PROBLEM REQUIREMENTS: What you produce should be every line from the data that includes "Impersonated".

DATA SUPPLIED:
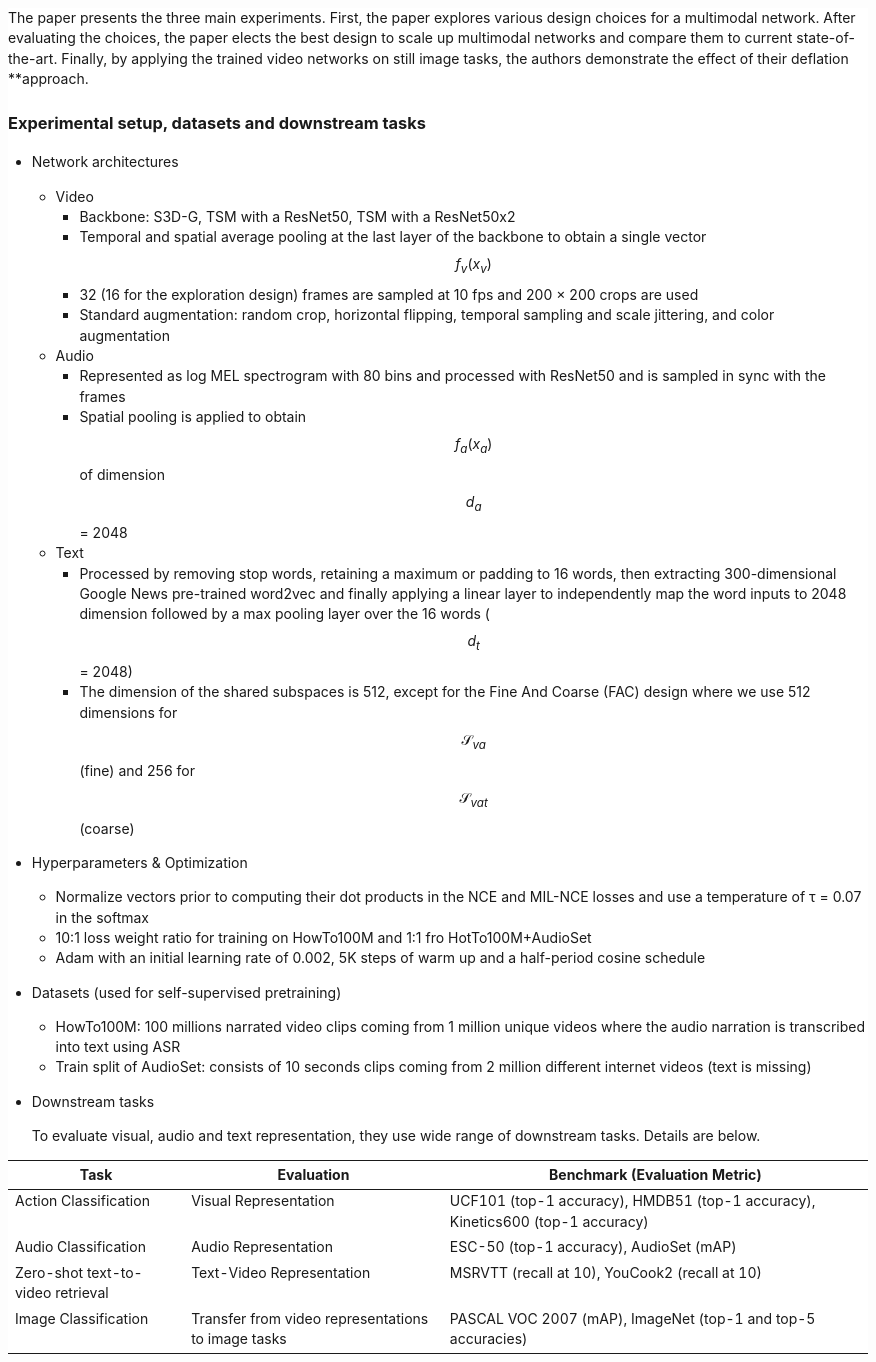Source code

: The paper presents the three main experiments. First, the paper explores various design choices for a multimodal network. After evaluating the choices, the paper elects the best design to scale up multimodal networks and compare them to current state-of-the-art. Finally, by applying the trained video networks on still image tasks, the authors demonstrate the effect of their deflation **approach.

### Experimental setup, datasets and downstream tasks

- Network architectures
    - Video
        - Backbone: S3D-G, TSM with a ResNet50, TSM with a ResNet50x2
        - Temporal and spatial average pooling at the last layer of the backbone to obtain a single vector $$f_v(x_v)$$
        - 32 (16 for the exploration design) frames are sampled at 10 fps and 200 × 200 crops are used
        - Standard augmentation: random crop, horizontal flipping, temporal sampling and scale jittering, and color augmentation
    - Audio
        - Represented as log MEL spectrogram with 80 bins and processed with ResNet50 and is sampled in sync with the frames
        - Spatial pooling is applied to obtain $$f_a(x_a)$$ of dimension $$d_a$$ = 2048
    - Text
        - Processed by removing stop words, retaining a maximum or padding to 16 words, then extracting 300-dimensional
        Google News pre-trained word2vec and finally applying a linear layer to independently map the word inputs to 2048 dimension followed by a max pooling layer over the 16 words ($$d_t$$ = 2048)
        - The dimension of the shared subspaces is 512, except for the Fine And Coarse (FAC) design where we use 512 dimensions for $$\mathcal{S}_{va}$$ (fine) and 256 for $$\mathcal{S}_{vat}$$ (coarse)
- Hyperparameters & Optimization
    - Normalize vectors prior to computing their dot products in the NCE and MIL-NCE losses and use a temperature of τ = 0.07 in the softmax
    - 10:1 loss weight ratio for training on HowTo100M and 1:1 fro HotTo100M+AudioSet
    - Adam with an initial learning rate of 0.002, 5K steps of warm up and a half-period cosine schedule
- Datasets (used for self-supervised pretraining)
    - HowTo100M: 100 millions narrated video clips coming from 1 million unique videos where the audio narration is transcribed into text
    using ASR
    - Train split of AudioSet: consists of 10 seconds clips coming from 2 million different internet videos (text is missing)
- Downstream tasks
    
    To evaluate visual, audio and text representation, they use wide range of downstream tasks. Details are below.

| Task                              | Evaluation                                         | Benchmark (Evaluation Metric)                                                  |
|-----------------------------------|----------------------------------------------------|--------------------------------------------------------------------------------|
| Action Classification             | Visual Representation                              | UCF101 (top-1 accuracy), HMDB51 (top-1 accuracy), Kinetics600 (top-1 accuracy) |
| Audio Classification              | Audio Representation                               | ESC-50 (top-1 accuracy), AudioSet (mAP)                                        |
| Zero-shot text-to-video retrieval | Text-Video Representation                          | MSRVTT (recall at 10), YouCook2 (recall at 10)                                 |
| Image Classification              | Transfer from video representations to image tasks | PASCAL VOC 2007 (mAP), ImageNet (top-1 and top-5 accuracies)                   |
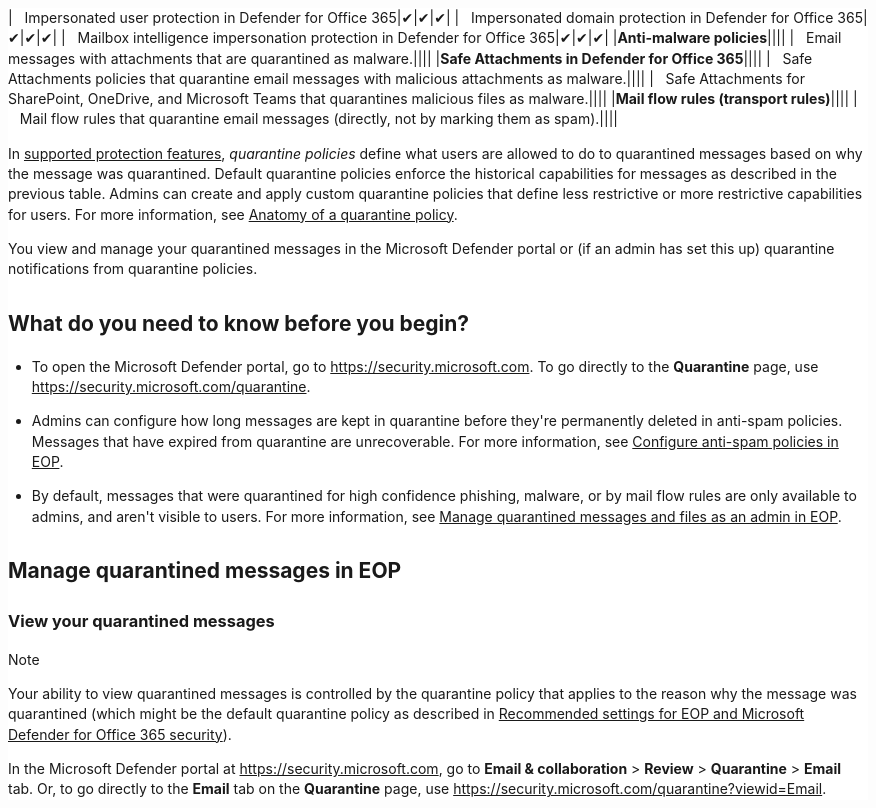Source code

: |&nbsp;&nbsp;&nbsp;Impersonated user protection in Defender for Office 365|✔|✔|✔|
|&nbsp;&nbsp;&nbsp;Impersonated domain protection in Defender for Office 365|✔|✔|✔|
|&nbsp;&nbsp;&nbsp;Mailbox intelligence impersonation protection in Defender for Office 365|✔|✔|✔|
|**Anti-malware policies**||||
|&nbsp;&nbsp;&nbsp;Email messages with attachments that are quarantined as malware.||||
|**Safe Attachments in Defender for Office 365**||||
|&nbsp;&nbsp;&nbsp;Safe Attachments policies that quarantine email messages with malicious attachments as malware.||||
|&nbsp;&nbsp;&nbsp;Safe Attachments for SharePoint, OneDrive, and Microsoft Teams that quarantines malicious files as malware.||||
|**Mail flow rules (transport rules)**||||
|&nbsp;&nbsp;&nbsp;Mail flow rules that quarantine email messages (directly, not by marking them as spam).||||

In [supported protection features](quarantine-policies.md#step-2-assign-a-quarantine-policy-to-supported-features), _quarantine policies_ define what users are allowed to do to quarantined messages based on why the message was quarantined. Default quarantine policies enforce the historical capabilities for messages as described in the previous table. Admins can create and apply custom quarantine policies that define less restrictive or more restrictive capabilities for users. For more information, see [Anatomy of a quarantine policy](quarantine-policies.md#anatomy-of-a-quarantine-policy).

You view and manage your quarantined messages in the Microsoft Defender portal or (if an admin has set this up) quarantine notifications from quarantine policies.

## What do you need to know before you begin?

- To open the Microsoft Defender portal, go to <https://security.microsoft.com>. To go directly to the **Quarantine** page, use <https://security.microsoft.com/quarantine>.

- Admins can configure how long messages are kept in quarantine before they're permanently deleted in anti-spam policies. Messages that have expired from quarantine are unrecoverable. For more information, see [Configure anti-spam policies in EOP](anti-spam-policies-configure.md).

- By default, messages that were quarantined for high confidence phishing, malware, or by mail flow rules are only available to admins, and aren't visible to users. For more information, see [Manage quarantined messages and files as an admin in EOP](quarantine-admin-manage-messages-files.md).

## Manage quarantined messages in EOP

### View your quarantined messages

> [!NOTE]
> Your ability to view quarantined messages is controlled by the quarantine policy that applies to the reason why the message was quarantined (which might be the default quarantine policy as described in [Recommended settings for EOP and Microsoft Defender for Office 365 security](recommended-settings-for-eop-and-office365.md)).

In the Microsoft Defender portal at <https://security.microsoft.com>, go to **Email & collaboration** \> **Review** \> **Quarantine** \> **Email** tab. Or, to go directly to the **Email** tab on the **Quarantine** page, use <https://security.microsoft.com/quarantine?viewid=Email>.
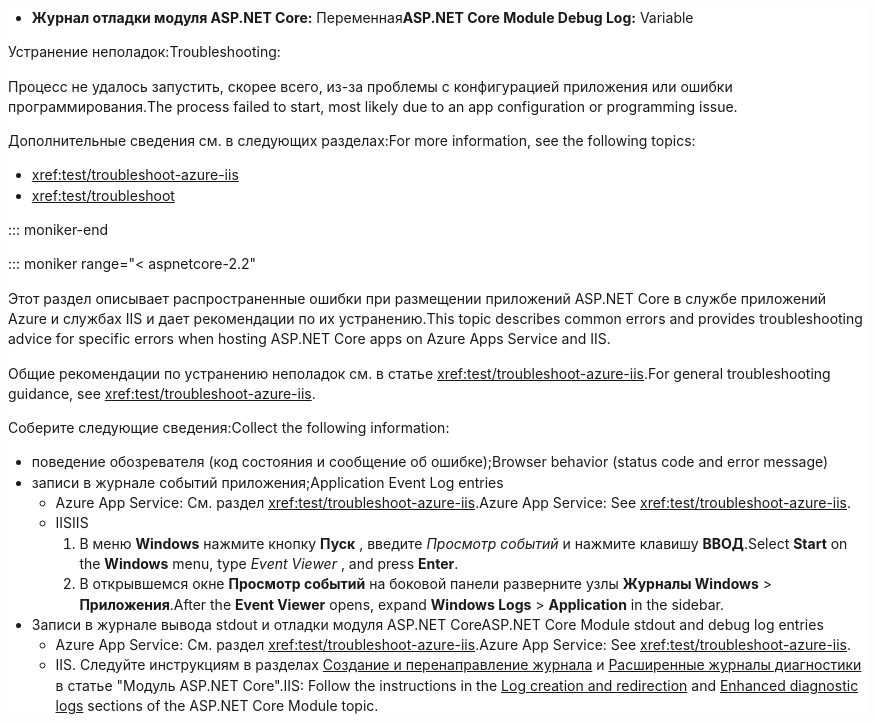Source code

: * <span data-ttu-id="e1cb8-324">**Журнал отладки модуля ASP.NET Core:** Переменная</span><span class="sxs-lookup"><span data-stu-id="e1cb8-324">**ASP.NET Core Module Debug Log:** Variable</span></span>

<span data-ttu-id="e1cb8-325">Устранение неполадок:</span><span class="sxs-lookup"><span data-stu-id="e1cb8-325">Troubleshooting:</span></span>

<span data-ttu-id="e1cb8-326">Процесс не удалось запустить, скорее всего, из-за проблемы с конфигурацией приложения или ошибки программирования.</span><span class="sxs-lookup"><span data-stu-id="e1cb8-326">The process failed to start, most likely due to an app configuration or programming issue.</span></span>

<span data-ttu-id="e1cb8-327">Дополнительные сведения см. в следующих разделах:</span><span class="sxs-lookup"><span data-stu-id="e1cb8-327">For more information, see the following topics:</span></span>

* <xref:test/troubleshoot-azure-iis>
* <xref:test/troubleshoot>

::: moniker-end

::: moniker range="< aspnetcore-2.2"

<span data-ttu-id="e1cb8-328">Этот раздел описывает распространенные ошибки при размещении приложений ASP.NET Core в службе приложений Azure и службах IIS и дает рекомендации по их устранению.</span><span class="sxs-lookup"><span data-stu-id="e1cb8-328">This topic describes common errors and provides troubleshooting advice for specific errors when hosting ASP.NET Core apps on Azure Apps Service and IIS.</span></span>

<span data-ttu-id="e1cb8-329">Общие рекомендации по устранению неполадок см. в статье <xref:test/troubleshoot-azure-iis>.</span><span class="sxs-lookup"><span data-stu-id="e1cb8-329">For general troubleshooting guidance, see <xref:test/troubleshoot-azure-iis>.</span></span>

<span data-ttu-id="e1cb8-330">Соберите следующие сведения:</span><span class="sxs-lookup"><span data-stu-id="e1cb8-330">Collect the following information:</span></span>

* <span data-ttu-id="e1cb8-331">поведение обозревателя (код состояния и сообщение об ошибке);</span><span class="sxs-lookup"><span data-stu-id="e1cb8-331">Browser behavior (status code and error message)</span></span>
* <span data-ttu-id="e1cb8-332">записи в журнале событий приложения;</span><span class="sxs-lookup"><span data-stu-id="e1cb8-332">Application Event Log entries</span></span>
  * <span data-ttu-id="e1cb8-333">Azure App Service: См. раздел <xref:test/troubleshoot-azure-iis>.</span><span class="sxs-lookup"><span data-stu-id="e1cb8-333">Azure App Service: See <xref:test/troubleshoot-azure-iis>.</span></span>
  * <span data-ttu-id="e1cb8-334">IIS</span><span class="sxs-lookup"><span data-stu-id="e1cb8-334">IIS</span></span>
    1. <span data-ttu-id="e1cb8-335">В меню **Windows** нажмите кнопку **Пуск** , введите *Просмотр событий* и нажмите клавишу **ВВОД**.</span><span class="sxs-lookup"><span data-stu-id="e1cb8-335">Select **Start** on the **Windows** menu, type *Event Viewer* , and press **Enter**.</span></span>
    1. <span data-ttu-id="e1cb8-336">В открывшемся окне **Просмотр событий** на боковой панели разверните узлы **Журналы Windows** > **Приложения**.</span><span class="sxs-lookup"><span data-stu-id="e1cb8-336">After the **Event Viewer** opens, expand **Windows Logs** > **Application** in the sidebar.</span></span>
* <span data-ttu-id="e1cb8-337">Записи в журнале вывода stdout и отладки модуля ASP.NET Core</span><span class="sxs-lookup"><span data-stu-id="e1cb8-337">ASP.NET Core Module stdout and debug log entries</span></span>
  * <span data-ttu-id="e1cb8-338">Azure App Service: См. раздел <xref:test/troubleshoot-azure-iis>.</span><span class="sxs-lookup"><span data-stu-id="e1cb8-338">Azure App Service: See <xref:test/troubleshoot-azure-iis>.</span></span>
  * <span data-ttu-id="e1cb8-339">IIS. Следуйте инструкциям в разделах [Создание и перенаправление журнала](xref:host-and-deploy/aspnet-core-module#log-creation-and-redirection) и [Расширенные журналы диагностики](xref:host-and-deploy/aspnet-core-module#enhanced-diagnostic-logs) в статье "Модуль ASP.NET Core".</span><span class="sxs-lookup"><span data-stu-id="e1cb8-339">IIS: Follow the instructions in the [Log creation and redirection](xref:host-and-deploy/aspnet-core-module#log-creation-and-redirection) and [Enhanced diagnostic logs](xref:host-and-deploy/aspnet-core-module#enhanced-diagnostic-logs) sections of the ASP.NET Core Module topic.</span></span>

RESULT OF THE EXERCISE:
: |&nbsp;&nbsp;&nbsp;Impersonated user protection in Defender for Office 365|✔|✔|✔|
|&nbsp;&nbsp;&nbsp;Impersonated domain protection in Defender for Office 365|✔|✔|✔|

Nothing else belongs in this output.